About this exercise:
The word "муниципального" occurs in some of the lines below; copy each of those lines.

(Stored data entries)
□ □ □ □ □

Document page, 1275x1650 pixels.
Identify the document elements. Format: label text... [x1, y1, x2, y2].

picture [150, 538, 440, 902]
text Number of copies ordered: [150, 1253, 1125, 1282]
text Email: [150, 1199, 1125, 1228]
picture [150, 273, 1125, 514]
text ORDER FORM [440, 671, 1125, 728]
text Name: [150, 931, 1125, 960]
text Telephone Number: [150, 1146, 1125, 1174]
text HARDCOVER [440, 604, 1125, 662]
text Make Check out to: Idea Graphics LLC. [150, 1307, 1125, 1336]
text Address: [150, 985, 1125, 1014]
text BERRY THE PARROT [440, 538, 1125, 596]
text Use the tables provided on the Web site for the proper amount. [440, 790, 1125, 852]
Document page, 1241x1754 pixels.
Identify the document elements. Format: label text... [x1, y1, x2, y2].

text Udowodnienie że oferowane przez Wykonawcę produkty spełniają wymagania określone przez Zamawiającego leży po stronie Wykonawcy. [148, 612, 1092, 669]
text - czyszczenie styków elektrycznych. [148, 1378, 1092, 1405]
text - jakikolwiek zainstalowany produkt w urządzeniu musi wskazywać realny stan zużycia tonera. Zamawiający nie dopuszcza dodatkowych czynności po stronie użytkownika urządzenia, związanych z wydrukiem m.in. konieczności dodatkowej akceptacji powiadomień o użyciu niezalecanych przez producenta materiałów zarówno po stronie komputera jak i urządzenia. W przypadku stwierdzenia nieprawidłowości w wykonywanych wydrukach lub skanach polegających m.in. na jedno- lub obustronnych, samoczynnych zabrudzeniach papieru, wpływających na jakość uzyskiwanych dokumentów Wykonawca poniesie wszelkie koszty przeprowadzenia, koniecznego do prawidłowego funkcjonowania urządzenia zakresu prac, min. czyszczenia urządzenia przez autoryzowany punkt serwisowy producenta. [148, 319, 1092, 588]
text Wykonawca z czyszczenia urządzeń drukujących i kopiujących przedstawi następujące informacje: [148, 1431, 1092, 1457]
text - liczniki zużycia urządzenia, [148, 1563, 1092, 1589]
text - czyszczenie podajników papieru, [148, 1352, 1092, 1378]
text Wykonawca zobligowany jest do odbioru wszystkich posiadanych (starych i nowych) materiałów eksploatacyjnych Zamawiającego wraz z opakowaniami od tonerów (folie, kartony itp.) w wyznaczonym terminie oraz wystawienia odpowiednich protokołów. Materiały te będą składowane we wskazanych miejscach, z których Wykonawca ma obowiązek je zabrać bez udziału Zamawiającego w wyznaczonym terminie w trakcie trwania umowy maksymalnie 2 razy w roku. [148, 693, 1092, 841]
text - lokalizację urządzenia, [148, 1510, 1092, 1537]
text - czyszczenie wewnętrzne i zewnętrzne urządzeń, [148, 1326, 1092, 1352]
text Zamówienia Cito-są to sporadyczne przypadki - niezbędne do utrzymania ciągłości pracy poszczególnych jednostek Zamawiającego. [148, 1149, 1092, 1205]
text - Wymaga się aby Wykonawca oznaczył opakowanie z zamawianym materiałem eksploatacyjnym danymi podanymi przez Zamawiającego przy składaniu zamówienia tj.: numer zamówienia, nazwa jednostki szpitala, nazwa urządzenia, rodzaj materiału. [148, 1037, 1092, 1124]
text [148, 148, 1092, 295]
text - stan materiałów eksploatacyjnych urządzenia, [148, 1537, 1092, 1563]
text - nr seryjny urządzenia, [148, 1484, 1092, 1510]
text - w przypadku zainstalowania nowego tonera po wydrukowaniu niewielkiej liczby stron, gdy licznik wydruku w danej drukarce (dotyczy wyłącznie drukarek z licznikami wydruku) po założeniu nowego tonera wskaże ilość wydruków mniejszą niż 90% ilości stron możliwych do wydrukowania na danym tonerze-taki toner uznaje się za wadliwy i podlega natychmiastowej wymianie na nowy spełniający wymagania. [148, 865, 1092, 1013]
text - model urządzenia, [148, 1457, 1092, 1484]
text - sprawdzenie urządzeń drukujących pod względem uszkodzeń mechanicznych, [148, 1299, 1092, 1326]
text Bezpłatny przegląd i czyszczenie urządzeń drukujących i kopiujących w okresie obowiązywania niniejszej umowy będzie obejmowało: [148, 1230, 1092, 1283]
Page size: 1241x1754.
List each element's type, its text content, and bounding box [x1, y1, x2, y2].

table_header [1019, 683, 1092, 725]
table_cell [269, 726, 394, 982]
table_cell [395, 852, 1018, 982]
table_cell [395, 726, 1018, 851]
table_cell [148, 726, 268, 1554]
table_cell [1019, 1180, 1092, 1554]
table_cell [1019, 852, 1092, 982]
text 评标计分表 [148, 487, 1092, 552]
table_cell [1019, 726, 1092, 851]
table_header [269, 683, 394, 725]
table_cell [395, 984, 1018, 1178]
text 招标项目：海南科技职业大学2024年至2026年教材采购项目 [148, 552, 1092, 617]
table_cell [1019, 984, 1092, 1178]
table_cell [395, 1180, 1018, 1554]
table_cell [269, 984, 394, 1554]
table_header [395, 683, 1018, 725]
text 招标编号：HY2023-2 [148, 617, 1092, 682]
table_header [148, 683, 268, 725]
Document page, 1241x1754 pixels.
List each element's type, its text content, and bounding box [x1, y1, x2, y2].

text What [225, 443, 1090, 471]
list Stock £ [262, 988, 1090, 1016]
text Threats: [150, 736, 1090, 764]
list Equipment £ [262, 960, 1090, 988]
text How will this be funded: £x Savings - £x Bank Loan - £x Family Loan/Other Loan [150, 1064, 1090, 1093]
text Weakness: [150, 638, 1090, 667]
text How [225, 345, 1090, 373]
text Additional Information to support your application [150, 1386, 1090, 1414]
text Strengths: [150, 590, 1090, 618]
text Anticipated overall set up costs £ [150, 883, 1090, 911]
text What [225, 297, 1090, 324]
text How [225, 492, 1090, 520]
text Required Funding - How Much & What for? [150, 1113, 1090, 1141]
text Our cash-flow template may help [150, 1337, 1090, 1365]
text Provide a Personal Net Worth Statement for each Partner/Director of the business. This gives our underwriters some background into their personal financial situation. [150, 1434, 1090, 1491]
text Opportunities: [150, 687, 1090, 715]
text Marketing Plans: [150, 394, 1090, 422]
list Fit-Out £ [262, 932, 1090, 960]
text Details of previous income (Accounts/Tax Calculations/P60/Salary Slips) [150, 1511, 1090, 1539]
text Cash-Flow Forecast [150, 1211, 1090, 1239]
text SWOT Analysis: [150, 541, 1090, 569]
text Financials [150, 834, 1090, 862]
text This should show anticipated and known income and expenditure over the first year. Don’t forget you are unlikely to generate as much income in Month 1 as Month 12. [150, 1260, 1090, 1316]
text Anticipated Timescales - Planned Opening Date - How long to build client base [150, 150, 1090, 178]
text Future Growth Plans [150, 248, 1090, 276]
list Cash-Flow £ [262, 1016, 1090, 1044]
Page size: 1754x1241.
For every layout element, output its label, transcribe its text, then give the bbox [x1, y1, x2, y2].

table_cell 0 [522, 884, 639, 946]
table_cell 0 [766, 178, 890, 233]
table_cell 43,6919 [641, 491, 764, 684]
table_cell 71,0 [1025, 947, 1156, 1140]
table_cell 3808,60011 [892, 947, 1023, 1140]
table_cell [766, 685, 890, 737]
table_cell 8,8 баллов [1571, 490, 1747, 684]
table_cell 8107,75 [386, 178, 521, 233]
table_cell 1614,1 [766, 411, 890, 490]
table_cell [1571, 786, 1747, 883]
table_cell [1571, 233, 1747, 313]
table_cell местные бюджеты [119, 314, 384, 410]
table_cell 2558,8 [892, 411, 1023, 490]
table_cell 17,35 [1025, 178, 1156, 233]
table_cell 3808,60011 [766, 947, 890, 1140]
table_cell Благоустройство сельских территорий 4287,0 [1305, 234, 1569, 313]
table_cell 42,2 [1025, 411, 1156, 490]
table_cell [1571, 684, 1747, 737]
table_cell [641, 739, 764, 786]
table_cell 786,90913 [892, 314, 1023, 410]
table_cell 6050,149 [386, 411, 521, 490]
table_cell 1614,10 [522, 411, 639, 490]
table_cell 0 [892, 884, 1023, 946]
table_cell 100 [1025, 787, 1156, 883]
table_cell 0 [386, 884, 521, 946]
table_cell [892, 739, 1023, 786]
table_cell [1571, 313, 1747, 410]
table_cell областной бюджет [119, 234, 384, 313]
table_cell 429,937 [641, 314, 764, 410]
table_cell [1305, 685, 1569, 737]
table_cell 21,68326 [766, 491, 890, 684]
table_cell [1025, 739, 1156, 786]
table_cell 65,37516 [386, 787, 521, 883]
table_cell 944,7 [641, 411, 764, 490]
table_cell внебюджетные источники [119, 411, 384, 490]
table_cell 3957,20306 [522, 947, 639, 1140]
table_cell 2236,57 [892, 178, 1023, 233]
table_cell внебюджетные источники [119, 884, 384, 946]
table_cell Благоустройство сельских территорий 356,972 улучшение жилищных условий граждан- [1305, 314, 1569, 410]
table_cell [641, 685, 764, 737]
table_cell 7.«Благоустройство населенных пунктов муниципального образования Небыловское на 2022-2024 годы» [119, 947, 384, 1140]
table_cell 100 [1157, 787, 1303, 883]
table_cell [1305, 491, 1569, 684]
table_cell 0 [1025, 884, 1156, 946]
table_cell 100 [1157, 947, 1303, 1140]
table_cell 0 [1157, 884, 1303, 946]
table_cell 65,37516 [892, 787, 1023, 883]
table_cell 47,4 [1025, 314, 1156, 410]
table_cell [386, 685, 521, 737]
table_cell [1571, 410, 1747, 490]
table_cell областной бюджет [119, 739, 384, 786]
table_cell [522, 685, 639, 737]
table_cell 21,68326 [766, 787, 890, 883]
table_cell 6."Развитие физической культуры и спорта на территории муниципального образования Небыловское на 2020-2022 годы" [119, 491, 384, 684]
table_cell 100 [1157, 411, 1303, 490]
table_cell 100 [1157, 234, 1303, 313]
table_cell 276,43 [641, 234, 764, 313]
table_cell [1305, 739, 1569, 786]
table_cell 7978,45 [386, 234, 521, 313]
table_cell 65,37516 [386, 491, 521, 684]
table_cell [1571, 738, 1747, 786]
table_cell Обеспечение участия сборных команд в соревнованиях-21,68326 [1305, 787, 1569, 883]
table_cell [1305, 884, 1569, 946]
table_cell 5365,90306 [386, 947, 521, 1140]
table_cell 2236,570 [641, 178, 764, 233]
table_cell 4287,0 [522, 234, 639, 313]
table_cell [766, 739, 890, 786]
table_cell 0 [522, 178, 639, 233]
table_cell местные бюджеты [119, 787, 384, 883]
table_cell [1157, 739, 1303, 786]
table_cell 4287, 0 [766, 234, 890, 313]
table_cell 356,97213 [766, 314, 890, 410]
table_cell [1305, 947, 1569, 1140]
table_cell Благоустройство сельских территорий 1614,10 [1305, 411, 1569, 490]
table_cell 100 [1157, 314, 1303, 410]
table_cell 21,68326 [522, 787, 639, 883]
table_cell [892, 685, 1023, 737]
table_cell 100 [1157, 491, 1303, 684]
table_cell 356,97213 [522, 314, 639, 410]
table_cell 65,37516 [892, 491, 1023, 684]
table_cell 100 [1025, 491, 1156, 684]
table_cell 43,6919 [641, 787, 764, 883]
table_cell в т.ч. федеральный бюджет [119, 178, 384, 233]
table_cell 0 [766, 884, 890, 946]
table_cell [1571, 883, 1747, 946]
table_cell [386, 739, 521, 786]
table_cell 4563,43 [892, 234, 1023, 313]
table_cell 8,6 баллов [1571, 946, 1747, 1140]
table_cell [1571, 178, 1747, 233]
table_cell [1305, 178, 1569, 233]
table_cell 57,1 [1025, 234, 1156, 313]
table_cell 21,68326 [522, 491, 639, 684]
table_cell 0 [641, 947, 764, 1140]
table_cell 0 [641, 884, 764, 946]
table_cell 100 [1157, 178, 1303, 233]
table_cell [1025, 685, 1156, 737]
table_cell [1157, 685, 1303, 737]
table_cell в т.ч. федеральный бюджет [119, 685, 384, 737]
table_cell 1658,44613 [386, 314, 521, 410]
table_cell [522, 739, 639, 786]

□ □ □ □ □

Expected output:
table_cell 7.«Благоустройство населенных пунктов муниципального образования Небыловское на 2022-2024 годы» [119, 947, 384, 1140]
table_cell 6."Развитие физической культуры и спорта на территории муниципального образования Небыловское на 2020-2022 годы" [119, 491, 384, 684]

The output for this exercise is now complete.